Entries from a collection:
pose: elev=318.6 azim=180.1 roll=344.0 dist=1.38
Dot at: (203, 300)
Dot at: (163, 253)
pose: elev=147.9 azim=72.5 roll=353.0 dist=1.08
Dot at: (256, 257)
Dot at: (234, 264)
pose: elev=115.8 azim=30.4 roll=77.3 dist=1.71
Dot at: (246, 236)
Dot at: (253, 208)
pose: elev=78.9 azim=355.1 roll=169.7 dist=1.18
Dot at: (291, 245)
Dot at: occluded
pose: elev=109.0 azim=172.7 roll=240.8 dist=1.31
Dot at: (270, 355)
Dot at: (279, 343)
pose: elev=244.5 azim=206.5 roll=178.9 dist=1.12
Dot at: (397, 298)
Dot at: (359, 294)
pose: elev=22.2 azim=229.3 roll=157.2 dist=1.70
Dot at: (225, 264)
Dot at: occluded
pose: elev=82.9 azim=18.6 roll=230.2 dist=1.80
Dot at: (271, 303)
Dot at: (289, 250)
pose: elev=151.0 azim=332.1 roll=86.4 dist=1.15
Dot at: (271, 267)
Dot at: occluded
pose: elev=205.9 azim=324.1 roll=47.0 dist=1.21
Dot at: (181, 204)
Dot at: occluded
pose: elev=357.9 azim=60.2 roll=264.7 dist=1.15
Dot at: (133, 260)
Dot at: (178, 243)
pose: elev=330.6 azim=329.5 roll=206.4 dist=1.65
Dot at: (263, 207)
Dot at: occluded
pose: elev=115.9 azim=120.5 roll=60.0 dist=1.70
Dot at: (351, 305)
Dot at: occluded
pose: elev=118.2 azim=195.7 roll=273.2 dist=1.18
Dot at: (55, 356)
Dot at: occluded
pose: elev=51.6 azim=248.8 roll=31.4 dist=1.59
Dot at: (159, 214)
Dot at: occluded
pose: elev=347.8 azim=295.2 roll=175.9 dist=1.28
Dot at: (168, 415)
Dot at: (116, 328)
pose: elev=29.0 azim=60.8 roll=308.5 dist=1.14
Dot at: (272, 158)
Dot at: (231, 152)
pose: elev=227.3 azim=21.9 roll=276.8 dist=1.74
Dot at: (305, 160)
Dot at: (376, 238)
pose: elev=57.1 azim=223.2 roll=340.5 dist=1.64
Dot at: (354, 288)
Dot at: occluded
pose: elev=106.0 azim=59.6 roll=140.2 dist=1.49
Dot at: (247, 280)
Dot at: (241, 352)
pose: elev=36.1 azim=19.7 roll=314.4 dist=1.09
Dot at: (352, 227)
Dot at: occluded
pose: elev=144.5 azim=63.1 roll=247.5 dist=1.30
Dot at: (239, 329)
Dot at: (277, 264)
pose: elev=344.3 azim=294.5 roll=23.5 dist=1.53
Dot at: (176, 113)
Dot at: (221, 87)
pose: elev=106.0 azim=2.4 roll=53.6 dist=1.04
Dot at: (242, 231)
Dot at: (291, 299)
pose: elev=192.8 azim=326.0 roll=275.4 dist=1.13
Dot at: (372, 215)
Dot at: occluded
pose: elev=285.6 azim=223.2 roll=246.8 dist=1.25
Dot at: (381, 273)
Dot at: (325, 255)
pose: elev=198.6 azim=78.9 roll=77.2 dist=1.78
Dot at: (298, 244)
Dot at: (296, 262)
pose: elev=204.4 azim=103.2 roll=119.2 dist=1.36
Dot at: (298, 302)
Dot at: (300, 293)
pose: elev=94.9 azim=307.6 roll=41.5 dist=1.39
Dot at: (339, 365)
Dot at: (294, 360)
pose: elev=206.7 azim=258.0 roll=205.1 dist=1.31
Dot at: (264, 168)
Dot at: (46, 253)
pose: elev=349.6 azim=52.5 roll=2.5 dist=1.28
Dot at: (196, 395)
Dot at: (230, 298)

**THE PROBLEM**
Reproduce every line from the one containing "pose: elev=29.0 azim=60.8" down to the one containing "Dot at: (46, 253)", both of those included.

**REPLY TO THE TASK**
pose: elev=29.0 azim=60.8 roll=308.5 dist=1.14
Dot at: (272, 158)
Dot at: (231, 152)
pose: elev=227.3 azim=21.9 roll=276.8 dist=1.74
Dot at: (305, 160)
Dot at: (376, 238)
pose: elev=57.1 azim=223.2 roll=340.5 dist=1.64
Dot at: (354, 288)
Dot at: occluded
pose: elev=106.0 azim=59.6 roll=140.2 dist=1.49
Dot at: (247, 280)
Dot at: (241, 352)
pose: elev=36.1 azim=19.7 roll=314.4 dist=1.09
Dot at: (352, 227)
Dot at: occluded
pose: elev=144.5 azim=63.1 roll=247.5 dist=1.30
Dot at: (239, 329)
Dot at: (277, 264)
pose: elev=344.3 azim=294.5 roll=23.5 dist=1.53
Dot at: (176, 113)
Dot at: (221, 87)
pose: elev=106.0 azim=2.4 roll=53.6 dist=1.04
Dot at: (242, 231)
Dot at: (291, 299)
pose: elev=192.8 azim=326.0 roll=275.4 dist=1.13
Dot at: (372, 215)
Dot at: occluded
pose: elev=285.6 azim=223.2 roll=246.8 dist=1.25
Dot at: (381, 273)
Dot at: (325, 255)
pose: elev=198.6 azim=78.9 roll=77.2 dist=1.78
Dot at: (298, 244)
Dot at: (296, 262)
pose: elev=204.4 azim=103.2 roll=119.2 dist=1.36
Dot at: (298, 302)
Dot at: (300, 293)
pose: elev=94.9 azim=307.6 roll=41.5 dist=1.39
Dot at: (339, 365)
Dot at: (294, 360)
pose: elev=206.7 azim=258.0 roll=205.1 dist=1.31
Dot at: (264, 168)
Dot at: (46, 253)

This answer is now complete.